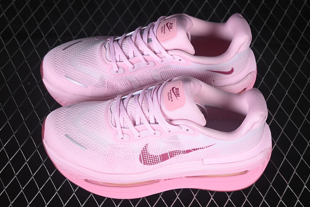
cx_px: 158
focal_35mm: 79
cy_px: 106
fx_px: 680
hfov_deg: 25.7
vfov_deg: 17.3
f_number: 7.1
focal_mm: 50
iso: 160
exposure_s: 1/80
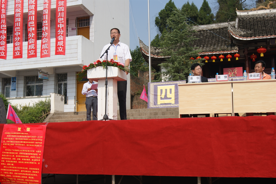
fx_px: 345
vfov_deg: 29.8
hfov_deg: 43.6
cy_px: 92
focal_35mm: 45
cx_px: 138
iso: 100
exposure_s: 1/160
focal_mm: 30
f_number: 11
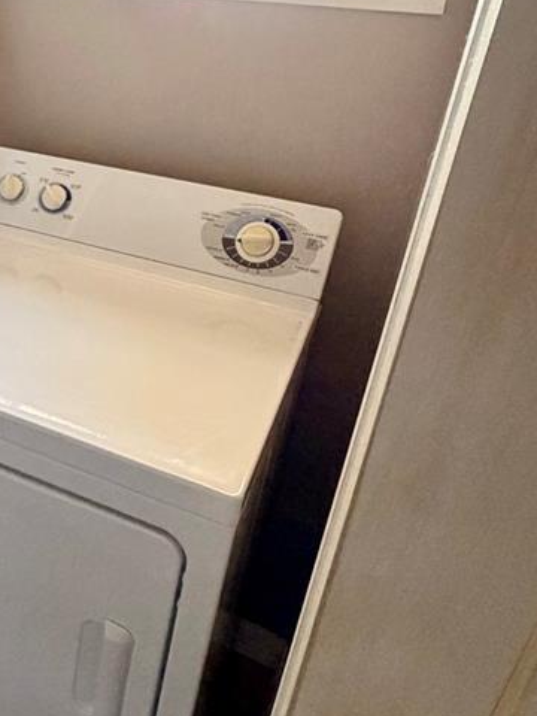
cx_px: 15
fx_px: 724
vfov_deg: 52.2
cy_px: 282
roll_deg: -2.8
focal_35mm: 35
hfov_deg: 37.0
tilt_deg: -22.9
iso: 500
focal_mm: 2.22
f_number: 2.2
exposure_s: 1/60
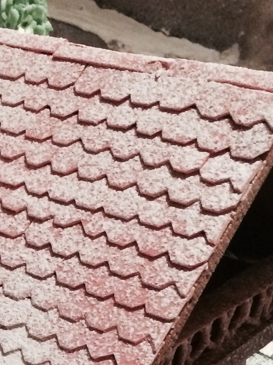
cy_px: 388
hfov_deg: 14.0
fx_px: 1041
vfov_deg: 19.1
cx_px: -136
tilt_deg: -32.9
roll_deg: +4.0
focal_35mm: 99
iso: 320
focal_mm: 4.15
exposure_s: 1/30
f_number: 2.2
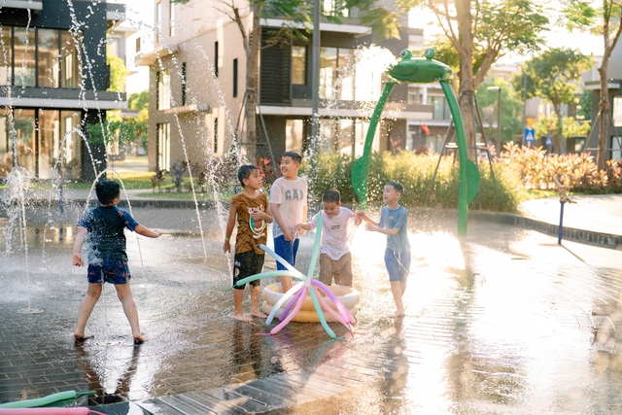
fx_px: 864
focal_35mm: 50
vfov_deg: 27.0
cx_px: 311
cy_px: 208
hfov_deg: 39.6
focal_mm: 50
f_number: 2
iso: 250
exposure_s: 1/640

§ Work item:
The output must start at the line holding "cx_px: -136", end at the last line of the listing above, and show each line exactly; please omit all pictures.

§ Result of the exercise:
cx_px: -136
tilt_deg: -32.9
roll_deg: +4.0
focal_35mm: 99
iso: 320
focal_mm: 4.15
exposure_s: 1/30
f_number: 2.2
fx_px: 864
focal_35mm: 50
vfov_deg: 27.0
cx_px: 311
cy_px: 208
hfov_deg: 39.6
focal_mm: 50
f_number: 2
iso: 250
exposure_s: 1/640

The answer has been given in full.